Complex Permittivity Measurement of Dielectric Substrates at Millimeter-wave Frequencies

The understanding of the dielectric properties of materials used in the manufacturing of printed circuit boards (PCBs) is fundamental for reliable radio-frequency (RF) circuit designs, especially at millimeter-wave (mm-wave) frequencies. In this work, we present a transmission line method, aided with electromagnetic (EM) simulation, to measure the complex permittivity of dielectric substrates. Many methods for permittivity measurement already exist. However, most methods are not suitable for mm-wave frequencies. On the other hand, methods used at mm-wave frequencies are usually based on waveguide or resonator techniques, which can only operate for a limited frequency range or at discrete frequency points. The transmission line method we present in this work can measure dielectric substrates' complex permittivity over a continuous frequency range as low as hundreds of megahertz and up to mm-wave and beyond.

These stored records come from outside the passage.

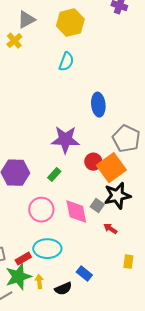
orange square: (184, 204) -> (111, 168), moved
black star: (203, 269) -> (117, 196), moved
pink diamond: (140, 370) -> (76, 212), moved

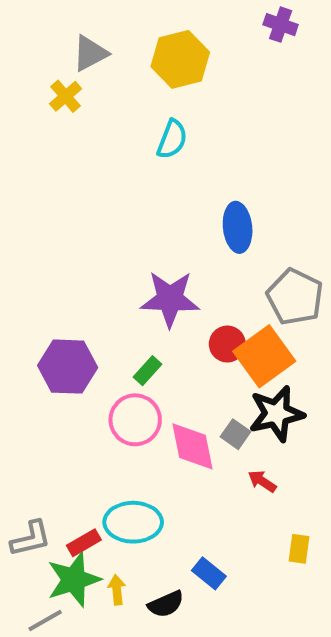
pink circle: (41, 210) -> (135, 420), moved

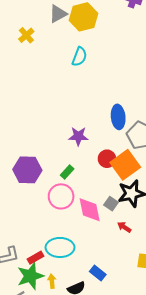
gray triangle: (90, 53) -> (58, 14), moved
blue ellipse: (238, 227) -> (118, 117), moved
purple star: (170, 299) -> (78, 136), size x0.7

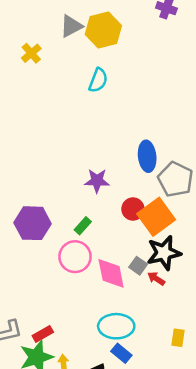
red arrow: (124, 227) -> (156, 279), moved
cyan ellipse: (60, 247) -> (116, 326), moved

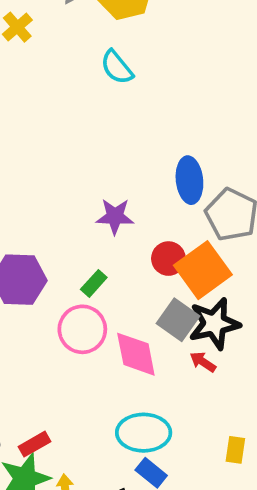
cyan semicircle: (98, 80) -> (117, 67), turned 120
gray square: (138, 266) -> (178, 320), moved, size x1.5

The foundation of our method is to measure the propagation constant of a set of transmission lines via the multiline thru–reflect–line (mTRL) calibration. In addition, with the aid of EM simulations, we can estimate losses contributed by the conductor while accounting for surface roughness, which allows us to separate the dielectric loss from the overall losses in the measured propagation constant. Accordingly, we obtain an estimate of the effective complex permittivity of the transmission line. From the transmission line effective complex permittivity, we then derive the complex permittivity of the dielectric substrate. The mapping from the effective complex permittivity of the transmission line to the actual complex permittivity of the dielectric substrate is achieved through a proper polynomial function derived from the EM simulation. Equally important, the uncertainty in the measurement can be accounted for by the first-order error propagation method. We performed measurements on a low-temperature cofired ceramic (LTCC) substrate over a 0.2 – 85 GHz frequency range. We demonstrated that the obtained values for the complex permittivity of the LTCC substrate using our method agree with the measurements obtained via the split cavity resonator method within the defined uncertainty bound.